ABOUT THIS EXERCISE: Write each of the records out again exactly.

Items listed in a dataset
++++++++++++++++++++

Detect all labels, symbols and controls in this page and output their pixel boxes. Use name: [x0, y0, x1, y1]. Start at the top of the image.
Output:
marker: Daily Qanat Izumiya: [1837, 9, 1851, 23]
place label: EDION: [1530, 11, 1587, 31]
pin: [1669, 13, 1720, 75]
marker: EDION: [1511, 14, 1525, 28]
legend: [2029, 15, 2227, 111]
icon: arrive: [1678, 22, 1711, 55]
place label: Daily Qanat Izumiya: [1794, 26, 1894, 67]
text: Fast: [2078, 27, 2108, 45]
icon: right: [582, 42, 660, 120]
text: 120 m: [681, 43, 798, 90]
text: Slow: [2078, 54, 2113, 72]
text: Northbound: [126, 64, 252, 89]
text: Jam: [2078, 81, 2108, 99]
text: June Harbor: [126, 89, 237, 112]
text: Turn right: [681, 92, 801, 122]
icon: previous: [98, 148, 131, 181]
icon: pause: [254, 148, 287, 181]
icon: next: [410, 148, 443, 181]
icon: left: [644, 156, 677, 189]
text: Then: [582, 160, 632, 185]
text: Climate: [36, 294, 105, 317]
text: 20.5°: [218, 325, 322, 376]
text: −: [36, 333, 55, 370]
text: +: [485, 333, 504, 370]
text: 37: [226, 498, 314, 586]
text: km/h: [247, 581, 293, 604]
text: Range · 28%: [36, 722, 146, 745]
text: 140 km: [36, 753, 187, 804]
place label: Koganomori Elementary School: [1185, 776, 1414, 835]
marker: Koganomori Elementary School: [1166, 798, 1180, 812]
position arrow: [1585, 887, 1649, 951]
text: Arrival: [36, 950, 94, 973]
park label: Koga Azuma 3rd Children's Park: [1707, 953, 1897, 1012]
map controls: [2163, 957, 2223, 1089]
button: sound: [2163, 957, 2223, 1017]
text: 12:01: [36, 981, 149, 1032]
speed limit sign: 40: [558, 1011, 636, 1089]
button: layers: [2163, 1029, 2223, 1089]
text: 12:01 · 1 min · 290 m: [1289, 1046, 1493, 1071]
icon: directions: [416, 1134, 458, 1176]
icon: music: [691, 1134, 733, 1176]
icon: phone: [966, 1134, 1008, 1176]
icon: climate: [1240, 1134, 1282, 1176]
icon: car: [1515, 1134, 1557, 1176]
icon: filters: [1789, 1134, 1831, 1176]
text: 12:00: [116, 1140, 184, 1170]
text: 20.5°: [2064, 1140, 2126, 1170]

++++++++++++++++++++

WRITTEN RESPONSE:
Detect all labels, symbols and controls in this page and output their pixel boxes. Use name: [x0, y0, x1, y1]. Start at the top of the image.
Output:
marker: Daily Qanat Izumiya: [1837, 9, 1851, 23]
place label: EDION: [1530, 11, 1587, 31]
pin: [1669, 13, 1720, 75]
marker: EDION: [1511, 14, 1525, 28]
legend: [2029, 15, 2227, 111]
icon: arrive: [1678, 22, 1711, 55]
place label: Daily Qanat Izumiya: [1794, 26, 1894, 67]
text: Fast: [2078, 27, 2108, 45]
icon: right: [582, 42, 660, 120]
text: 120 m: [681, 43, 798, 90]
text: Slow: [2078, 54, 2113, 72]
text: Northbound: [126, 64, 252, 89]
text: Jam: [2078, 81, 2108, 99]
text: June Harbor: [126, 89, 237, 112]
text: Turn right: [681, 92, 801, 122]
icon: previous: [98, 148, 131, 181]
icon: pause: [254, 148, 287, 181]
icon: next: [410, 148, 443, 181]
icon: left: [644, 156, 677, 189]
text: Then: [582, 160, 632, 185]
text: Climate: [36, 294, 105, 317]
text: 20.5°: [218, 325, 322, 376]
text: −: [36, 333, 55, 370]
text: +: [485, 333, 504, 370]
text: 37: [226, 498, 314, 586]
text: km/h: [247, 581, 293, 604]
text: Range · 28%: [36, 722, 146, 745]
text: 140 km: [36, 753, 187, 804]
place label: Koganomori Elementary School: [1185, 776, 1414, 835]
marker: Koganomori Elementary School: [1166, 798, 1180, 812]
position arrow: [1585, 887, 1649, 951]
text: Arrival: [36, 950, 94, 973]
park label: Koga Azuma 3rd Children's Park: [1707, 953, 1897, 1012]
map controls: [2163, 957, 2223, 1089]
button: sound: [2163, 957, 2223, 1017]
text: 12:01: [36, 981, 149, 1032]
speed limit sign: 40: [558, 1011, 636, 1089]
button: layers: [2163, 1029, 2223, 1089]
text: 12:01 · 1 min · 290 m: [1289, 1046, 1493, 1071]
icon: directions: [416, 1134, 458, 1176]
icon: music: [691, 1134, 733, 1176]
icon: phone: [966, 1134, 1008, 1176]
icon: climate: [1240, 1134, 1282, 1176]
icon: car: [1515, 1134, 1557, 1176]
icon: filters: [1789, 1134, 1831, 1176]
text: 12:00: [116, 1140, 184, 1170]
text: 20.5°: [2064, 1140, 2126, 1170]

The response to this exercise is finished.